E certo de que o pai amava a filha e o neto e não quereria pô-los na boca do mundo, continuou a bradar que tinha direito à mulher e ao filho, e que não abriria mão deles por nenhum preço.

— Nenhum preço? perguntou o médico.

— Nenhum.

— Talvez este...

E dizendo isto o dr. Cordeiro meteu a mão no bolso, de onde tirou a carteira. Lulu Borges olhou para ele espantado, sem saber o que o sogro ia fazer, nem que resposta lhe havia de dar. O médico tirou da carteira uma letra.

— Vê?

— Vejo.

— Conhece a assinatura?

Lulu Borges ficou branco como um defunto. A letra era falsa, tinha sido fabricada por Lulu Borges alguns meses antes, para obter dinheiro; chegara na véspera às mãos do dr. Cordeiro, que a pagou.

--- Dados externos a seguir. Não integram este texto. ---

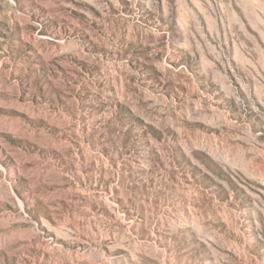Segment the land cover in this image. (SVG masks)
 Masks as SVG:
<instances>
[{
    "label": "rangeland",
    "instance_id": "rangeland-1",
    "mask_svg": "<svg viewBox=\"0 0 264 264\" xmlns=\"http://www.w3.org/2000/svg\"><path fill=\"white\" fill-rule=\"evenodd\" d=\"M0 264H264V0H0Z\"/></svg>",
    "mask_w": 264,
    "mask_h": 264
}]
</instances>
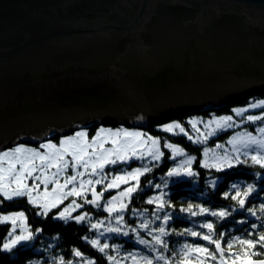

— Quem lhe deu esse papel? disse o genro, sem reparar nestas palavras.

O dr. Cordeiro não lhe respondeu; ameaçou-o com a letra; e o genro ficou aterrado. Então mudou de tática, e não já ameaçou, mas implorou o perdão e a amizade do sogro, prometeu emendar-se, trabalhar, fazer feliz a mulher e o filho; disse que a lição era cruel, e que nunca mais — nunca dos nuncas — procederia do modo por que até ali fizera. O dr. Cordeiro ouviu-o calado, e quando o outro pareceu acabar, esperando uma resposta:

— Não, disse ele; nada mais pode haver entre nós. Eu quero a separação; arranjemos a coisa de maneira que lhe possa dar alguns recursos; mas a reunião da família é impossível! É impossível! Foi o senhor que assim o quis.